Saved entries:
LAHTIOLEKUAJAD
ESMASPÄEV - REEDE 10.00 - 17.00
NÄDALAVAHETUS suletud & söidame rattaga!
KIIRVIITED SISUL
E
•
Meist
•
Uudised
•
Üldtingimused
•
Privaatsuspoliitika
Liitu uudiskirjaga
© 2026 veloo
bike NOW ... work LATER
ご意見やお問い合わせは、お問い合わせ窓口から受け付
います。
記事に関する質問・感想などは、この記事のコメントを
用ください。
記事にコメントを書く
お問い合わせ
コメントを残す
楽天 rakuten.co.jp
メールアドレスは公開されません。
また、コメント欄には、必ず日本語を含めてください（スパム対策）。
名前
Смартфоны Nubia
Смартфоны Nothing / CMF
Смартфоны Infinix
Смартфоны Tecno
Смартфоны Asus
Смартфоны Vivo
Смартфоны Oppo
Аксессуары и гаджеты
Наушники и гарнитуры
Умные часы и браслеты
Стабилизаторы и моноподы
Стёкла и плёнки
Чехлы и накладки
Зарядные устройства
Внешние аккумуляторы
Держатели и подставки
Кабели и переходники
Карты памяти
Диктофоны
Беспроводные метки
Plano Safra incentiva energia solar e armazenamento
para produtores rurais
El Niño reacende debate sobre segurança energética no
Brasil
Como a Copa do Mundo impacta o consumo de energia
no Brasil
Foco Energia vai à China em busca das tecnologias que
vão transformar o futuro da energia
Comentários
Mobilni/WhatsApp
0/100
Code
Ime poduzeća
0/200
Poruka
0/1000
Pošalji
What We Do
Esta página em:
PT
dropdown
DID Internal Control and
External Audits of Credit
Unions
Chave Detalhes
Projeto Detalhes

● Your task: Each record above must be restated in full, word for word.

● Exercise response:
LAHTIOLEKUAJAD
ESMASPÄEV - REEDE 10.00 - 17.00
NÄDALAVAHETUS suletud & söidame rattaga!
KIIRVIITED SISUL
E
•
Meist
•
Uudised
•
Üldtingimused
•
Privaatsuspoliitika
Liitu uudiskirjaga
© 2026 veloo
bike NOW ... work LATER
ご意見やお問い合わせは、お問い合わせ窓口から受け付
います。
記事に関する質問・感想などは、この記事のコメントを
用ください。
記事にコメントを書く
お問い合わせ
コメントを残す
楽天 rakuten.co.jp
メールアドレスは公開されません。
また、コメント欄には、必ず日本語を含めてください（スパム対策）。
名前
Смартфоны Nubia
Смартфоны Nothing / CMF
Смартфоны Infinix
Смартфоны Tecno
Смартфоны Asus
Смартфоны Vivo
Смартфоны Oppo
Аксессуары и гаджеты
Наушники и гарнитуры
Умные часы и браслеты
Стабилизаторы и моноподы
Стёкла и плёнки
Чехлы и накладки
Зарядные устройства
Внешние аккумуляторы
Держатели и подставки
Кабели и переходники
Карты памяти
Диктофоны
Беспроводные метки
Plano Safra incentiva energia solar e armazenamento
para produtores rurais
El Niño reacende debate sobre segurança energética no
Brasil
Como a Copa do Mundo impacta o consumo de energia
no Brasil
Foco Energia vai à China em busca das tecnologias que
vão transformar o futuro da energia
Comentários
Mobilni/WhatsApp
0/100
Code
Ime poduzeća
0/200
Poruka
0/1000
Pošalji
What We Do
Esta página em:
PT
dropdown
DID Internal Control and
External Audits of Credit
Unions
Chave Detalhes
Projeto Detalhes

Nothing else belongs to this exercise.